Una buena amiga, que ha leído y, según dice, disfrutado con mi novela “la cruz de piedra” me ha recomendado que lea “el documento 303”, de José Manuel Surroca, porque, lo mismo que en mi caso, fabula sobre hechos históricos, en este caso relacionados con los orígenes del Reino de Aragón, en una trama que, según me dijo, también se desarrolla en diversos momentos de la historia, incluido el tiempo actual.

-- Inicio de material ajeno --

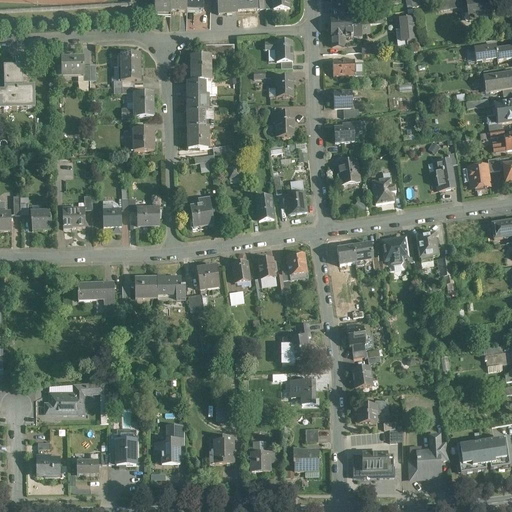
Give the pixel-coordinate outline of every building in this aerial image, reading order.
[(170,0),(154,0),(154,14),(170,15),(170,12),(170,0)] [(186,0),(170,0),(170,12),(186,13),(187,10),(186,0)] [(202,0),(186,0),(187,10),(203,11),(202,0)] [(216,0),(218,15),(237,14),(237,12),(236,0),(216,0)] [(256,0),(236,0),(237,12),(257,11),(256,0)] [(272,0),(273,10),(289,9),(288,0),(272,0)] [(462,10),(461,0),(439,0),(440,11),(462,10)] [(465,0),(468,14),(474,13),(475,20),(492,17),(489,0),(465,0)] [(382,15),(360,18),(360,35),(370,34),(369,26),(382,25),(382,15)] [(344,18),(331,18),(332,48),(344,48),(344,38),(351,37),(351,38),(353,38),(353,37),(360,37),(360,35),(360,18),(359,18),(359,17),(358,17),(358,18),(344,18)] [(413,19),(395,21),(397,49),(406,48),(406,49),(410,48),(410,42),(415,41),(413,19)] [(292,43),(274,44),(265,44),(265,52),(275,51),(276,51),(276,64),(281,63),(292,63),(292,43)] [(234,46),(202,46),(202,57),(205,57),(211,57),(234,57),(234,46)] [(474,50),(476,64),(497,61),(497,63),(511,60),(511,54),(511,49),(496,51),(496,47),(486,48),(474,50)] [(140,55),(120,56),(121,69),(141,68),(140,55)] [(202,57),(190,58),(191,83),(211,83),(211,57),(205,57),(202,57)] [(83,59),(61,59),(61,67),(62,67),(62,76),(63,76),(84,76),(83,59)] [(354,62),(333,63),(333,77),(354,77),(354,62)] [(25,67),(4,68),(4,86),(0,86),(0,112),(35,112),(34,89),(23,89),(22,68),(25,68),(25,67)] [(141,68),(121,69),(121,83),(122,83),(133,83),(141,83),(141,68)] [(497,71),(483,73),(484,79),(483,79),(486,79),(498,77),(497,71)] [(265,72),(253,72),(254,80),(265,80),(265,72)] [(511,74),(498,77),(486,79),(487,88),(489,87),(490,94),(502,92),(511,90),(511,74)] [(293,78),(275,79),(276,99),(293,98),(293,78)] [(191,83),(187,83),(187,97),(207,96),(204,96),(204,84),(211,84),(211,83),(191,83)] [(511,90),(502,92),(503,99),(511,97),(511,90)] [(352,93),(334,93),(334,110),(352,109),(352,93)] [(153,95),(135,95),(135,112),(123,112),(123,119),(153,118),(153,95)] [(207,96),(187,97),(188,113),(205,112),(208,112),(207,96)] [(488,101),(466,104),(467,111),(489,108),(488,101)] [(511,103),(495,106),(498,125),(498,126),(501,125),(511,123),(511,103)] [(358,111),(343,112),(344,120),(359,119),(358,111)] [(205,112),(188,113),(188,128),(208,128),(214,128),(214,121),(205,121),(205,112)] [(294,114),(271,115),(272,124),(275,124),(276,139),(295,138),(294,114)] [(353,125),(342,126),(342,129),(334,129),(335,144),(354,143),(353,133),(360,132),(360,125),(353,125)] [(208,128),(188,128),(188,151),(208,150),(208,128)] [(143,131),(133,131),(134,153),(154,152),(153,131),(143,131)] [(502,131),(489,133),(490,139),(504,137),(504,135),(503,131),(502,131)] [(225,148),(213,150),(214,157),(226,155),(225,148)] [(362,151),(349,153),(350,159),(363,158),(362,151)] [(456,155),(448,157),(449,162),(450,162),(451,168),(457,167),(456,155)] [(214,157),(194,160),(195,166),(215,163),(214,157)] [(499,160),(488,162),(489,174),(501,172),(499,160)] [(356,161),(338,164),(341,185),(359,182),(356,161)] [(449,162),(434,165),(438,193),(455,191),(451,168),(450,162),(449,162)] [(511,164),(502,166),(505,185),(511,184),(511,164)] [(484,168),(463,171),(464,184),(473,183),(474,190),(489,188),(488,179),(485,180),(485,177),(487,176),(487,174),(487,172),(486,171),(484,171),(484,168)] [(238,169),(228,170),(230,180),(240,179),(238,169)] [(279,177),(273,178),(276,196),(282,195),(279,177)] [(390,178),(383,179),(383,182),(372,184),(376,206),(394,204),(392,195),(395,194),(395,189),(391,189),(390,178)] [(217,214),(215,193),(208,194),(209,200),(212,215),(217,214)] [(304,194),(286,197),(286,202),(285,202),(286,209),(287,209),(288,217),(306,214),(304,194)] [(92,198),(84,199),(84,211),(84,212),(85,212),(93,211),(92,198)] [(270,199),(256,201),(258,215),(258,216),(258,221),(259,221),(259,223),(273,221),(270,199)] [(199,207),(190,209),(193,231),(214,227),(212,215),(209,200),(198,201),(199,207)] [(121,213),(112,213),(112,209),(103,209),(103,213),(103,230),(121,230),(121,213)] [(159,210),(137,211),(138,228),(151,227),(151,229),(159,229),(159,210)] [(84,212),(65,212),(65,220),(63,220),(63,232),(72,231),(72,230),(85,230),(85,212),(84,212)] [(50,214),(31,215),(31,225),(32,225),(32,233),(33,233),(33,231),(42,231),(42,232),(51,232),(51,219),(50,219),(50,214)] [(5,215),(0,215),(0,233),(11,233),(11,215),(5,215)] [(511,223),(492,226),(494,241),(511,239),(511,243),(511,244),(506,245),(506,246),(511,244),(511,223)] [(430,236),(416,239),(419,261),(420,261),(421,265),(432,263),(432,260),(438,259),(437,253),(440,252),(439,244),(436,244),(436,241),(435,235),(430,236)] [(405,240),(382,243),(385,263),(390,262),(390,266),(393,268),(401,267),(403,264),(402,260),(407,260),(408,260),(406,247),(405,240)] [(370,245),(353,248),(355,265),(356,268),(365,266),(365,264),(372,263),(373,262),(372,260),(370,245)] [(412,246),(406,247),(408,260),(407,260),(408,265),(415,264),(412,246)] [(353,248),(337,250),(339,267),(355,265),(353,248)] [(304,255),(286,257),(290,282),(297,281),(296,277),(307,275),(304,255)] [(378,259),(372,260),(373,262),(372,263),(373,272),(380,271),(378,259)] [(272,260),(257,262),(260,280),(275,278),(276,278),(272,260)] [(450,261),(442,262),(444,278),(453,277),(450,261)] [(247,263),(232,265),(234,278),(233,278),(234,283),(235,285),(250,283),(247,263)] [(372,263),(365,264),(365,266),(366,273),(373,272),(372,263)] [(216,268),(196,271),(200,292),(200,295),(201,295),(200,292),(207,291),(207,288),(219,286),(216,268)] [(511,269),(500,271),(501,277),(511,276),(511,269)] [(282,277),(276,278),(275,278),(278,296),(285,295),(284,293),(283,283),(282,277)] [(453,277),(444,278),(445,286),(454,285),(453,277)] [(181,279),(165,280),(165,278),(157,278),(157,280),(157,298),(176,298),(176,302),(185,302),(185,289),(181,289),(181,279)] [(154,280),(147,281),(147,280),(134,281),(135,301),(158,300),(157,298),(157,280),(154,280)] [(103,286),(78,287),(78,303),(104,302),(103,286)] [(114,286),(103,286),(104,302),(104,318),(115,317),(114,286)] [(242,294),(235,295),(237,306),(244,305),(242,294)] [(201,296),(194,297),(197,313),(204,312),(201,296)] [(194,297),(188,298),(190,314),(197,313),(194,297)] [(308,325),(297,327),(299,337),(299,340),(308,339),(310,338),(308,325)] [(363,326),(356,327),(357,330),(346,331),(349,349),(352,349),(352,354),(364,352),(365,352),(364,348),(366,348),(365,339),(370,338),(369,328),(364,329),(363,326)] [(308,339),(299,340),(299,337),(287,339),(288,347),(286,347),(286,348),(282,348),(282,355),(282,365),(294,365),(294,361),(311,358),(308,339)] [(511,348),(482,350),(484,364),(487,363),(486,358),(511,355),(511,354),(511,348)] [(364,352),(352,354),(353,361),(365,359),(364,352)] [(511,355),(486,358),(487,363),(487,367),(511,363),(511,353),(511,354),(511,355)] [(379,358),(367,360),(368,366),(380,364),(379,358)] [(369,368),(353,370),(355,391),(372,388),(369,368)] [(313,383),(291,384),(291,400),(313,399),(313,383)] [(101,385),(74,387),(74,396),(83,396),(83,397),(101,396),(101,385)] [(74,396),(50,396),(50,407),(46,407),(46,417),(83,416),(83,397),(83,396),(74,396)] [(375,403),(375,406),(359,406),(359,424),(376,424),(376,417),(387,417),(387,406),(387,402),(385,402),(385,403),(375,403)] [(241,410),(227,411),(227,423),(242,423),(241,410)] [(395,424),(383,425),(384,432),(389,432),(395,431),(395,424)] [(184,428),(166,428),(166,446),(154,446),(155,457),(161,457),(161,461),(162,461),(162,466),(175,466),(175,467),(177,467),(176,454),(175,454),(175,448),(184,448),(184,428)] [(318,431),(305,431),(306,436),(305,436),(305,440),(306,440),(306,444),(318,444),(318,431)] [(395,431),(389,432),(390,444),(402,444),(402,431),(395,431)] [(446,445),(440,446),(439,437),(429,438),(430,454),(421,454),(421,448),(409,449),(410,465),(410,481),(441,480),(440,472),(441,472),(441,470),(440,470),(440,464),(449,463),(446,445)] [(232,439),(221,439),(221,442),(214,442),(214,455),(209,455),(209,467),(233,466),(232,439)] [(506,440),(456,448),(460,476),(486,472),(486,467),(490,466),(490,471),(510,468),(506,440)] [(136,443),(116,443),(116,455),(116,467),(135,467),(135,454),(136,454),(136,443)] [(253,443),(254,455),(267,454),(267,443),(253,443)] [(318,453),(299,454),(299,453),(293,453),(293,466),(294,466),(294,474),(305,474),(305,471),(319,471),(318,453)] [(116,455),(108,455),(108,467),(116,467),(116,455)] [(279,466),(278,455),(250,456),(251,475),(270,474),(270,466),(279,466)] [(393,456),(353,456),(353,479),(393,479),(393,468),(393,456)] [(50,462),(50,460),(36,461),(36,479),(44,479),(44,480),(59,480),(59,462),(50,462)] [(98,463),(76,464),(77,478),(98,478),(98,463)]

Seguro que me gustará, pero no puedo opinar porque apenas he empezado a leerla. Lo que sí que me he encontrado es con un prólogo de mucha calidad de María Luz Rodrigo Esteva, profesora titular del Área de Historia Medieval de la Universidad de Zaragoza, según he podido comprobar en internet, en la que comenta la confusa situación del conocimiento de la historia, vulgarizada, difundida e interpretada de forma poco profesional, si no utilizada con fines políticos o a favor de determinadas ideologías.
Eso no lo dice ella textualmente, pero lo añado yo porque es lo que está ocurriendo.
Y en un momento de sus reflexiones se hace la pregunta “¿qué hacer ante los cada vez más crecientes usos públicos de la historia?”
Y yo le contestaría: negarnos firmemente a aceptarlos. Luchar contra los timadores de tribunas, columnistas poco escrupulosos, tertulianos indocumentados, falsos protagonistas de redes sociales, docentes desaprensivos, y cualquier otro falseador de los hechos históricos.
Y denunciarlos con firmeza.
Siempre he asumido que la historia la escriben los vencedores, y que en las cortes medievales eran los escribanos reales los que narraban los hechos, por lo que, naturalmente, no escribían nada que perjudicara el buen nombre del rey su señor, o que cuestionara sus decisiones.
Pero los historiadores profesionales, conocedores como nadie de esta realidad, consultan los relatos de las cortes antagonistas o de las noblezas en conflicto para poder atisbar la verdad de los hechos.
Que complementan buscando donde deben: en las cartas de los interesados, en los pactos escritos, en las capitulaciones, en la correspondencia de particulares, y en cualquier fuente que permita crear una bibliografía que justifique los hechos que describen.
Y, sabiendo que nadie es totalmente imparcial a la hora de juzgar o interpretar los hechos históricos, cada vez se dispone de más información objetiva para analizar la verdad de la historia.
Pero ese nivel, ese magisterio, está reservado a los historiadores profesionales, no a la legión de arribistas que, utilizando parte de lo sucedido, incluso partiendo de oídas o leyendas, construyen historias muy a medida de sus intereses o de su ideología. O simplemente opinan por la vanidad de demostrar que “saben”.
Y que, citándose los unos a los otros, acaban construyendo una verdadera red de citas y bibliografías circulares que no hacen sino dar un barniz de veracidad a lo que es pura invención o verdades a medias.
Y, estando totalmente de acuerdo con sus reflexiones, digo lo que siempre he dicho: pese al “empoderamiento” de la clase política, ningún congresista, o senador, o líder de un partido, tiene la autoridad de un historiador para describir hechos, ni la de un académico para regular el idioma.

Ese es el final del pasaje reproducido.